Hillary Clinton received a boost among voters under 30 in key battleground states, according to a poll conducted after Monday’s first presidential debate.
A poll released Thursday by Public Policy Polling shows the Democratic presidential nominee with a large lead among voters under 30, a group she has struggled with, in Colorado, Florida, North Carolina, Pennsylvania, and Virginia.
In all five states, she has at least a 19-point edge among younger voters in the race against Republican rival Donald Trump:
Colorado: Clinton 50 percent, Trump 27 percent, Libertarian Party candidate Gary Johnson 15 percent, Green Party candidate Jill Stein 2 percent.
Florida: Clinton 54, Trump 28, Johnson 4, Stein 4.
North Carolina: Clinton 46, Trump 27, Johnson 19.
Pennsylvania: Clinton 45, Trump 22, Johnson 11, Stein 4.
Virginia: Clinton 44, Johnson 24, Trump 21, Stein 2.
The poll also found that those voters saw Clinton as the clear winner of Monday’s debate with Trump.
Younger voters overwhelmingly supported Clinton’s Democratic primary challenger Sen. Bernie Sanders, and she has struggled to sway them after the Vermont independent dropped out of the race and endorsed her.
Sanders has campaigned for Clinton since the Democratic convention, most recently at the University of New Hampshire in Durham on Wednesday.
House Minority Leader Nancy Pelosi said Tuesday that millennial interest in Johnson’s Libertarian campaign is keeping the race between Clinton and Trump close.
The California Democrat added that Clinton “is going to have to make her own case to them as well because you can only transfer so much,” a reference to Sanders’ efforts to convince his supporters to vote for Clinton.

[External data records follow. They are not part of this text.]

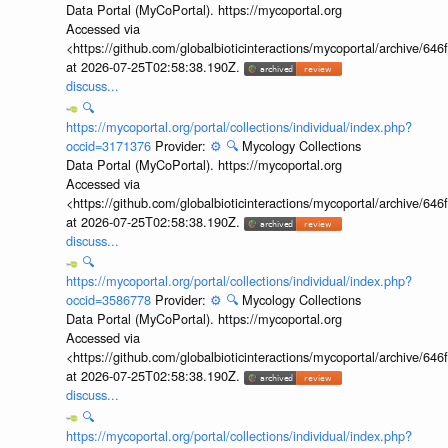
Data Portal (MyCoPortal). https://mycoportal.org
Accessed via
<https://github.com/globalbioticinteractions/mycoportal/archive
at 2026-07-25T02:58:38.190Z.
discuss...
🔍
https://mycoportal.org/portal/collections/individual/index.php?
occid=3171376
Provider:
⚙️
🔍
Mycology Collections
Data Portal (MyCoPortal). https://mycoportal.org
Accessed via
<https://github.com/globalbioticinteractions/mycoportal/archive
at 2026-07-25T02:58:38.190Z.
discuss...
🔍
https://mycoportal.org/portal/collections/individual/index.php?
occid=3586778
Provider:
⚙️
🔍
Mycology Collections
Data Portal (MyCoPortal). https://mycoportal.org
Accessed via
<https://github.com/globalbioticinteractions/mycoportal/archive
at 2026-07-25T02:58:38.190Z.
discuss...
🔍
https://mycoportal.org/portal/collections/individual/index.php?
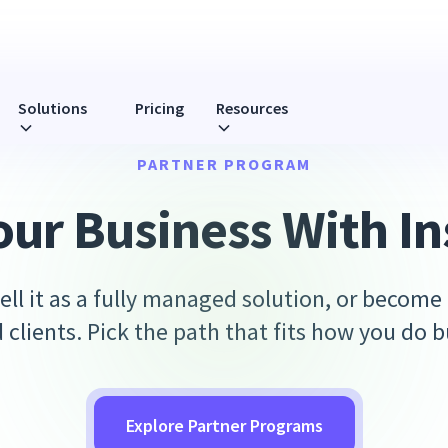
Solutions
Pricing
Resources
PARTNER PROGRAM
our Business With In
ell it as a fully managed solution, or become
d clients. Pick the path that fits how you do b
Explore Partner Programs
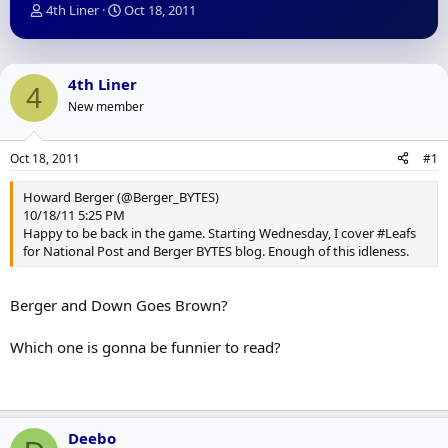
T
S
4th Liner
Oct 18, 2011
h
t
r
a
e
r
a
t
4th Liner
4
d
d
New member
s
a
t
t
a
e
Oct 18, 2011
#1
r
t
Howard Berger (@Berger_BYTES)
e
10/18/11 5:25 PM
r
Happy to be back in the game. Starting Wednesday, I cover #Leafs
for National Post and Berger BYTES blog. Enough of this idleness.
Berger and Down Goes Brown?
Which one is gonna be funnier to read?
Deebo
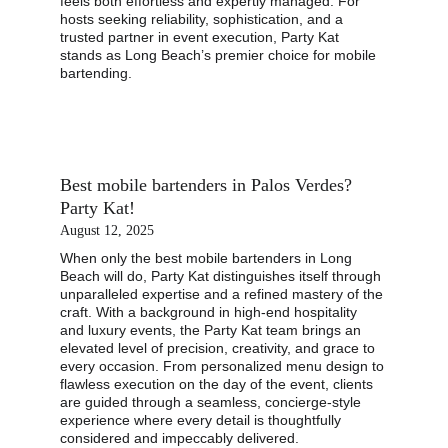
feels both effortless and expertly managed. For 
hosts seeking reliability, sophistication, and a 
trusted partner in event execution, Party Kat 
stands as Long Beach’s premier choice for mobile 
bartending.
Best mobile bartenders in Palos Verdes? 
Party Kat!
August 12, 2025
When only the best mobile bartenders in Long 
Beach will do, Party Kat distinguishes itself through 
unparalleled expertise and a refined mastery of the 
craft. With a background in high-end hospitality 
and luxury events, the Party Kat team brings an 
elevated level of precision, creativity, and grace to 
every occasion. From personalized menu design to 
flawless execution on the day of the event, clients 
are guided through a seamless, concierge-style 
experience where every detail is thoughtfully 
considered and impeccably delivered.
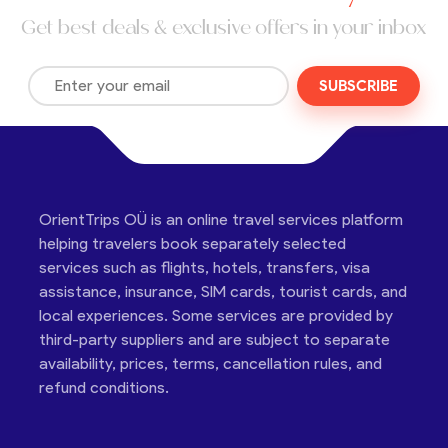
Get best deals & exclusive offers in your inbox
SUBSCRIBE
OrientTrips OÜ is an online travel services platform
helping travelers book separately selected
services such as flights, hotels, transfers, visa
assistance, insurance, SIM cards, tourist cards, and
local experiences. Some services are provided by
third-party suppliers and are subject to separate
availability, prices, terms, cancellation rules, and
refund conditions.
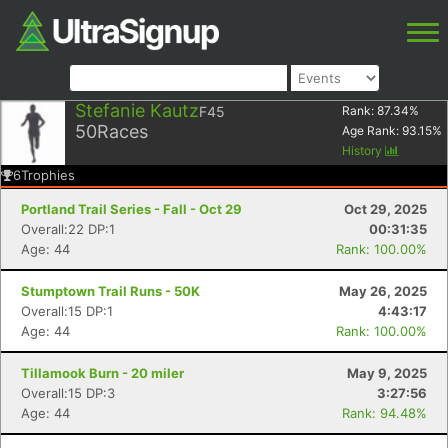
Stefanie Kautz
F45
Rank:
87.34
%
50
Races
Age Rank:
93.15
%
History
6
Trophies
Portland Trail Series - Fall - Oct 29
Oct 29, 2025
Overall:22 DP:1
00:31:35
Age: 44
Rank: 100.00%
Stumptown Trail Runs - 50K
May 26, 2025
Overall:15 DP:1
4:43:17
Age: 44
Rank: 100.00%
Tillamook Burn - 20 miler
May 9, 2025
Overall:15 DP:3
3:27:56
Age: 44
Rank: 94.48%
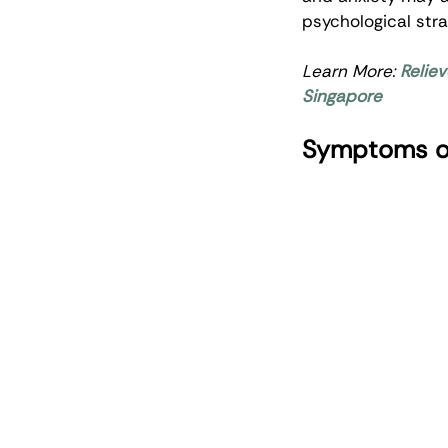
psychological stra
Learn More: 
Relie
Singapore
Symptoms of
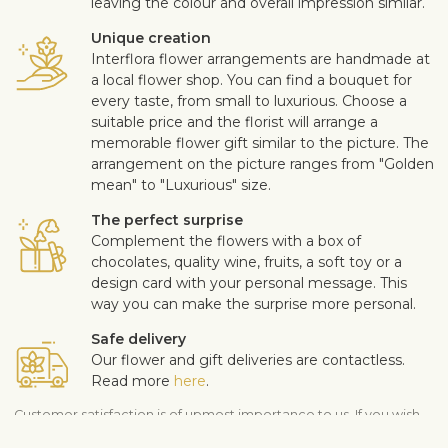
leaving the colour and overall impression similar.
Unique creation
Interflora flower arrangements are handmade at
a local flower shop. You can find a bouquet for
every taste, from small to luxurious. Choose a
suitable price and the florist will arrange a
memorable flower gift similar to the picture. The
arrangement on the picture ranges from "Golden
mean" to "Luxurious" size.
The perfect surprise
Complement the flowers with a box of
chocolates, quality wine, fruits, a soft toy or a
design card with your personal message. This
way you can make the surprise more personal.
Safe delivery
Our flower and gift deliveries are contactless.
Read more
here
.
Customer satisfaction is of upmost importance to us. If you wish
to exclude a flower or a plant from the bouquet, let us know in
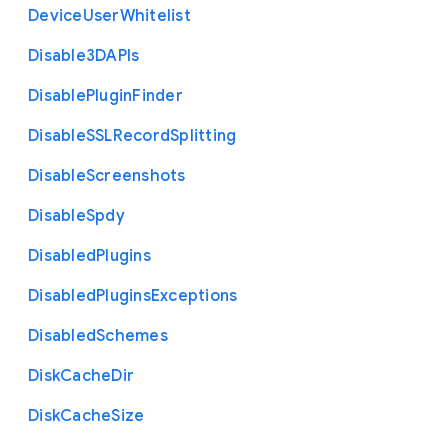
Device
User
Whitelist
Disable3
D
A
P
Is
Disable
Plugin
Finder
Disable
S
S
L
Record
Splitting
Disable
Screenshots
Disable
Spdy
Disabled
Plugins
Disabled
Plugins
Exceptions
Disabled
Schemes
Disk
Cache
Dir
Disk
Cache
Size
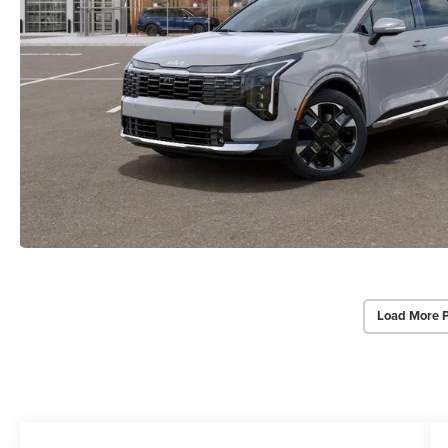
Load More 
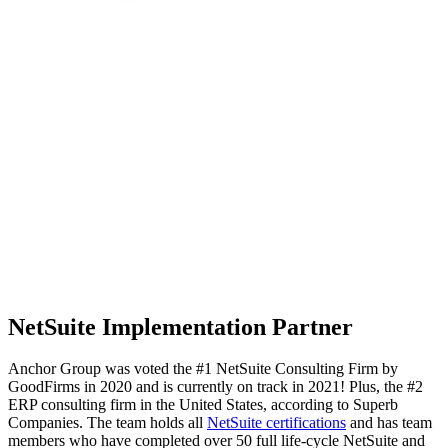
NetSuite Implementation Partner
Anchor Group was voted the #1 NetSuite Consulting Firm by
GoodFirms in 2020 and is currently on track in 2021! Plus, the #2
ERP consulting firm in the United States, according to Superb
Companies. The team
holds all
NetSuite certifications
and has team
members who have completed over 50 full life-cycle
NetSuite and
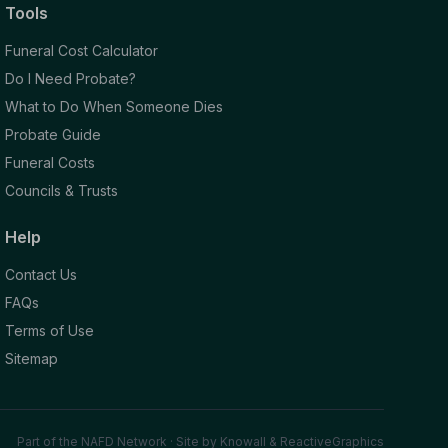
Tools
Funeral Cost Calculator
Do I Need Probate?
What to Do When Someone Dies
Probate Guide
Funeral Costs
Councils & Trusts
Help
Contact Us
FAQs
Terms of Use
Sitemap
Part of the NAFD Network · Site by
Knowall
&
ReactiveGraphics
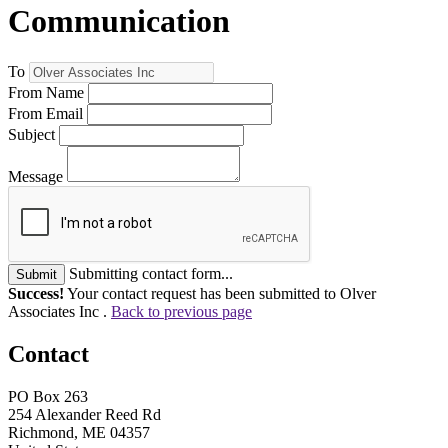
Communication
To
From Name
From Email
Subject
Message
Submitting contact form...
Submit
Success!
Your contact request has been submitted to Olver
Associates Inc .
Back to previous page
Contact
PO Box 263
254 Alexander Reed Rd
Richmond, ME 04357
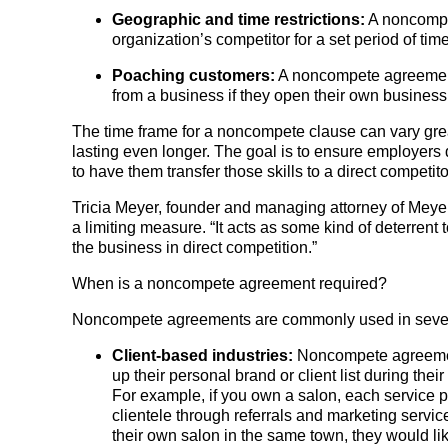
Geographic and time restrictions:
A noncompet
organization’s competitor for a set period of tim
Poaching customers:
A noncompete agreement
from a business if they open their own business
The time frame for a noncompete clause can vary grea
lasting even longer. The goal is to ensure employers
to have them transfer those skills to a direct competito
Tricia Meyer, founder and managing attorney of Meyer
a limiting measure. “It acts as some kind of deterrent
the business in direct competition.”
When is a noncompete agreement required?
Noncompete agreements are commonly used in severa
Client-based industries:
Noncompete agreement
up their personal brand or client list during th
For example, if you own a salon, each service pr
clientele through referrals and marketing servic
their own salon in the same town, they would li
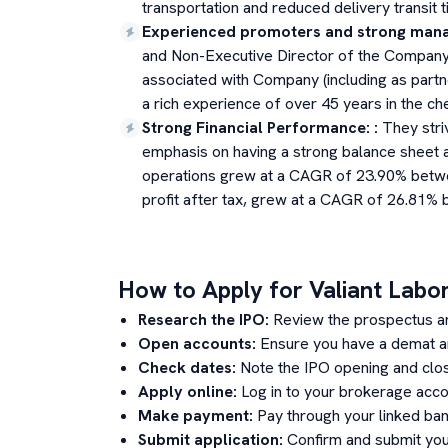
transportation and reduced delivery transit t
Experienced promoters and strong man
and Non-Executive Director of the Company 
associated with Company (including as partn
a rich experience of over 45 years in the ch
Strong Financial Performance:
:
They striv
emphasis on having a strong balance sheet a
operations grew at a CAGR of 23.90% betwe
profit after tax, grew at a CAGR of 26.81% 
How to Apply for
Valiant Labo
Research the IPO:
Review the prospectus a
Open accounts:
Ensure you have a demat an
Check dates:
Note the IPO opening and clos
Apply online:
Log in to your brokerage acco
Make payment:
Pay through your linked ban
Submit application:
Confirm and submit your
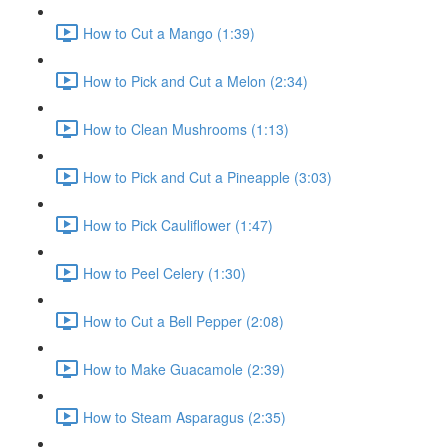
How to Cut a Mango (1:39)
How to Pick and Cut a Melon (2:34)
How to Clean Mushrooms (1:13)
How to Pick and Cut a Pineapple (3:03)
How to Pick Cauliflower (1:47)
How to Peel Celery (1:30)
How to Cut a Bell Pepper (2:08)
How to Make Guacamole (2:39)
How to Steam Asparagus (2:35)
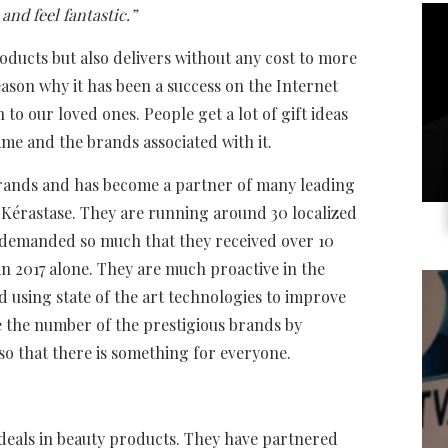
and feel fantastic.”
roducts but also delivers without any cost to more
eason why it has been a success on the Internet
n to our loved ones. People get a lot of gift ideas
ame and the brands associated with it.
nds and has become a partner of many leading
 Kérastase. They are running around 30 localized
s demanded so much that they received over 10
in 2017 alone. They are much proactive in the
d using state of the art technologies to improve
e the number of the prestigious brands by
so that there is something for everyone.
t deals in beauty products. They have partnered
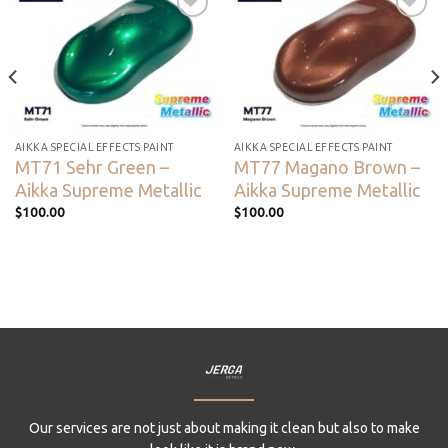
Add to
Add to
wishlist
wishlist
AIKKA SPECIAL EFFECTS PAINT
AIKKA SPECIAL EFFECTS PAINT
MT71 Sehr Green –
MT77 Magano Brown –
Aikka Supreme Metallic
Aikka Supreme Metallic
$
100.00
$
100.00
Our services are not just about making it clean but also to make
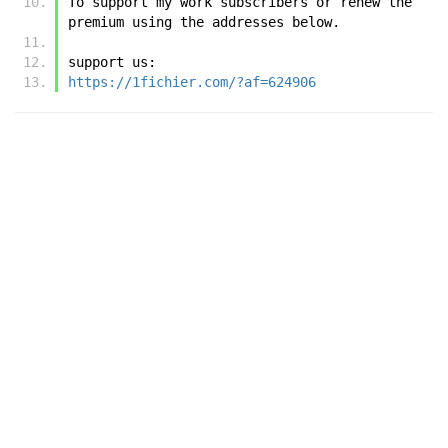
To support my work subscribers or renew the 
premium using the addresses below.
support us:
https://1fichier.com/?af=624906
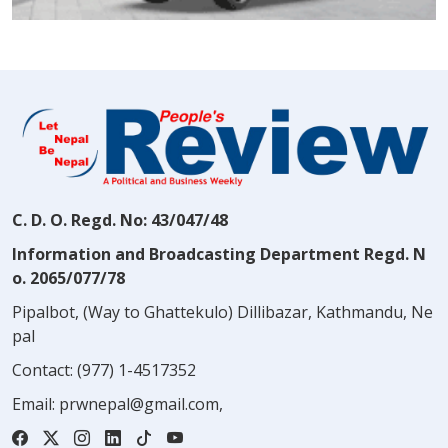
C. D. O. Regd. No: 43/047/48
Information and Broadcasting Department Regd. N
o. 2065/077/78
Pipalbot, (Way to Ghattekulo) Dillibazar, Kathmandu, Ne
pal
Contact:
(977) 1-4517352
Email:
prwnepal@gmail.com
,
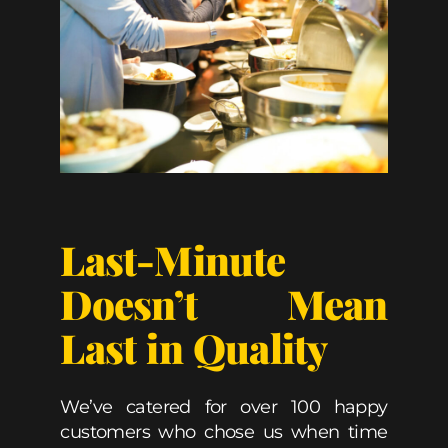
Last-Minute
Doesn’t Mean
Last in Quality
We’ve catered for over 100 happy
customers who chose us when time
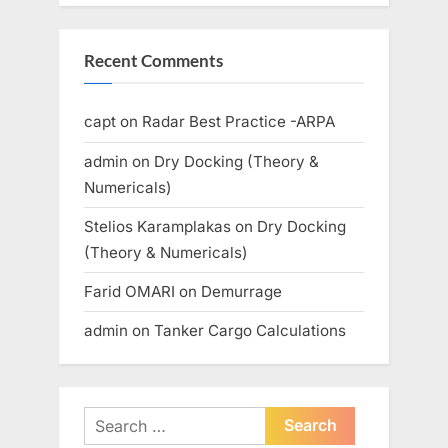
Recent Comments
capt
on
Radar Best Practice -ARPA
admin
on
Dry Docking (Theory &
Numericals)
Stelios Karamplakas
on
Dry Docking
(Theory & Numericals)
Farid OMARI
on
Demurrage
admin
on
Tanker Cargo Calculations
Search
for:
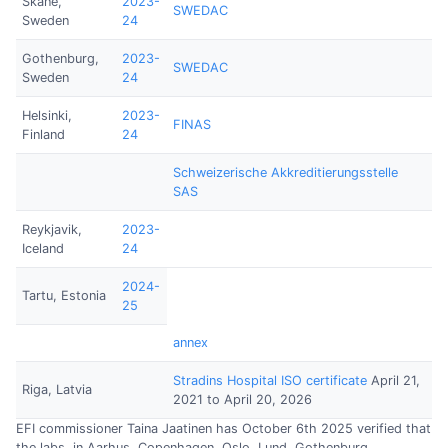
Skåne,
2023-
SWEDAC
Sweden
24
Gothenburg,
2023-
SWEDAC
Sweden
24
Helsinki,
2023-
FINAS
Finland
24
Schweizerische Akkreditierungsstelle
SAS
Reykjavik,
2023-
Iceland
24
2024-
Tartu, Estonia
25
annex
Stradins Hospital ISO certificate
April 21,
Riga, Latvia
2021 to April 20, 2026
EFI commissioner Taina Jaatinen has October 6th 2025 verified that
the labs. in Aarhus, Copenhagen, Oslo, Lund, Gothenburg,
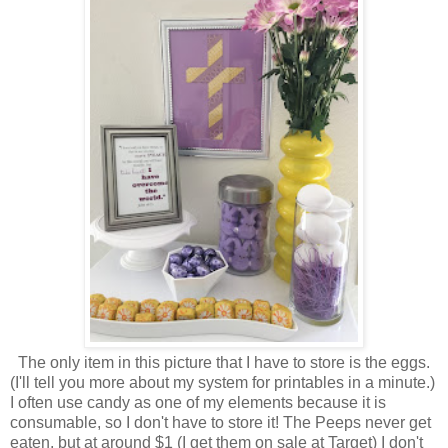
The only item in this picture that I have to store is the eggs.
(I'll tell you more about my system for printables in a minute.)
I often use candy as one of my elements because it is
consumable, so I don't have to store it! The Peeps never get
eaten, but at around $1 (I get them on sale at Target) I don't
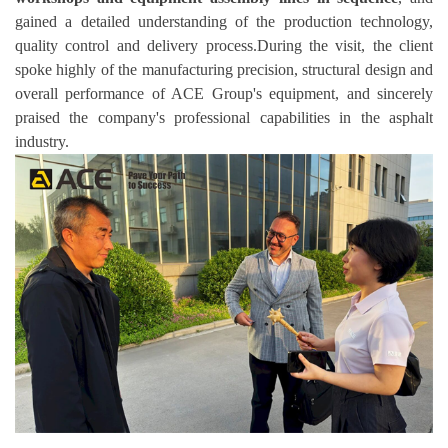
gained a detailed understanding of the production technology,
quality control and delivery process.During the visit, the client
spoke highly of the manufacturing precision, structural design and
overall performance of ACE Group's equipment, and sincerely
praised the company's professional capabilities in the asphalt
industry.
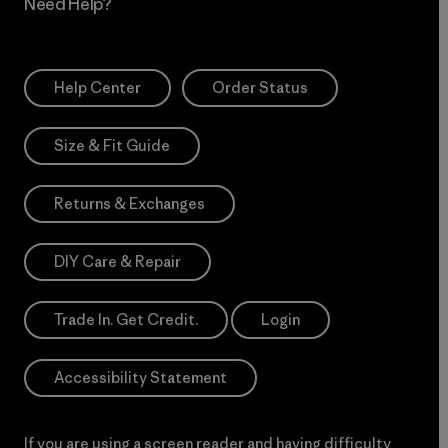
Need Help?
Help Center
Order Status
Size & Fit Guide
Returns & Exchanges
DIY Care & Repair
Trade In. Get Credit.
Login
Accessibility Statement
If you are using a screen reader and having difficulty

Overall, Clinton held 6-point leads over Trump among likely voters in Colorado, Pennsylvania and Virginia in four-way contests. In both Florida and North Carolina, she had a smaller 2-point advantage, within the polls’ margins of error. (The North Carolina poll did not include Stein, who is running there as a write-in candidate.)
PPP interviewed likely voters on Sept. 27 and 28 through automated phone calls to landlines and online interviews of cell phone-only respondents. The poll surveyed 694 respondents in Colorado, 826 in Florida, 861 in North Carolina, 886 in Pennsylvania, and 811 in Virginia. The margins of error for the surveys were 3.7, 3.4, 3.3, 3.3, and 3.4 percentage points, respectively.